Bentuk pendidikan nonformal yang terpenting adalah pendidikan di rumah. Ayah adalah kepala sekolah dan bertanggung jawab atas pendidikan keluarga. Karena Allah memperingatkan nenek moyang kita: “Wahai orang-orang yang beriman, waspadalah terhadap dirimu dan keluargamu dari api neraka…” (QS at-Tahrim: 6). Ali bin Abi Thalib menafsirkan ayat ini sebagai berikut: “Lindungi keluargamu dari api neraka yang artinya adabahum wa alimhum.” Besarkan mereka dengan budi pekerti yang baik (akhlak, tata krama, etika, sopan santun) dan ajari mereka ilmu.’’ Oleh karena itu, tugas utama membesarkan anak ada pada orang tua, khususnya ayah. Bukan sekolah atau gurunya.
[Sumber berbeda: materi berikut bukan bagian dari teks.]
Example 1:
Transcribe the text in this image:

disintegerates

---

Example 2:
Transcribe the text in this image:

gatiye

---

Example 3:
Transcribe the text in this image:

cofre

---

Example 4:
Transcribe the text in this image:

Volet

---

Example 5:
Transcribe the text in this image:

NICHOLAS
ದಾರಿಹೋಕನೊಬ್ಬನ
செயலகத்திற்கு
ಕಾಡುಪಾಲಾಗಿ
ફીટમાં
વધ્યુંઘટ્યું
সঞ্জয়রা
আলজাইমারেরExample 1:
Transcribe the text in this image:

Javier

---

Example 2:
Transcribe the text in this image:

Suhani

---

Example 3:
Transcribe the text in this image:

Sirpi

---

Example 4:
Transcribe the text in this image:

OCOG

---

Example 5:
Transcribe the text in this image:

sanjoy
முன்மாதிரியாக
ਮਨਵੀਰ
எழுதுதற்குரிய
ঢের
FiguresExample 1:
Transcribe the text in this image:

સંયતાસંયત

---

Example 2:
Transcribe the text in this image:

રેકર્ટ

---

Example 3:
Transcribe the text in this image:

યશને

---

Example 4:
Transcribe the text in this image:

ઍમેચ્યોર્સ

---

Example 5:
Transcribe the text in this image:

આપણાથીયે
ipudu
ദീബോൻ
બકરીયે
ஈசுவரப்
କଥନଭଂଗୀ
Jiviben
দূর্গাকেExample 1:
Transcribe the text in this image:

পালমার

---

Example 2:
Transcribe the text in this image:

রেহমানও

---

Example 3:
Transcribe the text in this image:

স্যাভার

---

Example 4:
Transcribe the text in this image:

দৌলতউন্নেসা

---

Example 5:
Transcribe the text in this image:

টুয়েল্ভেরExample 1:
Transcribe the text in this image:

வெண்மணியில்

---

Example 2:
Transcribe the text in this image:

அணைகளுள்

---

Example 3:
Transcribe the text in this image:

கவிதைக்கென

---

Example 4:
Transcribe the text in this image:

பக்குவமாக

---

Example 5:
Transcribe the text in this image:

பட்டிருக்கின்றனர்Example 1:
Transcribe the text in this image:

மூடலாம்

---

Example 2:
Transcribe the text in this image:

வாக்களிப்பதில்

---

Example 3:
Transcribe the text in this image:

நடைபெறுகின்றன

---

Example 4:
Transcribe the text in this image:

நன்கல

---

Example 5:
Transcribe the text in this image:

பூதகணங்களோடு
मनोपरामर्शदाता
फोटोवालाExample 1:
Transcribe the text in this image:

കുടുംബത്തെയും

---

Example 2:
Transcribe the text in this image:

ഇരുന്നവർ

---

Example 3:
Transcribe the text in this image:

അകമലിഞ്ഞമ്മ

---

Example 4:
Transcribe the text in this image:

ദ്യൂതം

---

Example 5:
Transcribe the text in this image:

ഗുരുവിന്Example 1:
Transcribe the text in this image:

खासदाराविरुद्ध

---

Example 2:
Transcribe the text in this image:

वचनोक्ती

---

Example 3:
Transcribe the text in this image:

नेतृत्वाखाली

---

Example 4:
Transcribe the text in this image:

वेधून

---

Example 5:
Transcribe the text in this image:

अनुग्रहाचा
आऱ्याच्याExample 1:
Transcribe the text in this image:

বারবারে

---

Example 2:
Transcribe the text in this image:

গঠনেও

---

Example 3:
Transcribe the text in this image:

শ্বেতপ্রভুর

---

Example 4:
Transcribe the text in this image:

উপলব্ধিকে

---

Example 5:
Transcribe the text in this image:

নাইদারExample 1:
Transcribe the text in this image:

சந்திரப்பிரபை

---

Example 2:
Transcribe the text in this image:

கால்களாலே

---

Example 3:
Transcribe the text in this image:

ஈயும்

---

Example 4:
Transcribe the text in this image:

Di masa ‘lockdown’ saat ini, saya merasa sangat efektif memainkan peran sebagai figur ayah yang mendidik. Melihat perilaku fisik, verbal, dan perilaku anak secara detail. Saya baru menyadari bahwa anak remaja saya mempunyai flek. Kami berinteraksi dengan mereka 24 jam sehari, mendampingi mereka, melatih mereka, dan mengembangkan mereka menjadi orang baik yang kita inginkan.
Ketika kita salat berjamaah di rumah, kita bisa menjadi teladan imam yang baik, baik dalam gerak kita maupun dalam bacaan salat kita. Jika anak tersebut sudah dewasa, ia dapat berperan sebagai pendeta. Kami tidak hanya memeriksa apakah gerakan sholat dan bacaan anak sudah benar, tetapi kami juga memeriksa seberapa baik anak mengingat huruf-hurufnya. Selepas salat, seseorang dapat melakukan ibadah, misalnya dengan membaca kitab Hadits atau Tazkiyattun Naf. Di sana kita bisa mengajar, menanamkan, membimbing, bahkan menanamkan nilai-nilai kepada anak-anak kita. Dan ketika kita shalat di luar waktu shalat, kita mengulangi kesalahan kita, namun semua orang saling mengingatkan dan mengoreksi, karena kita membaca hadits dan perkataan para ulama bersama-sama. Namun, tanggung jawab ada pada ayah untuk memperbaiki kesalahan tersebut.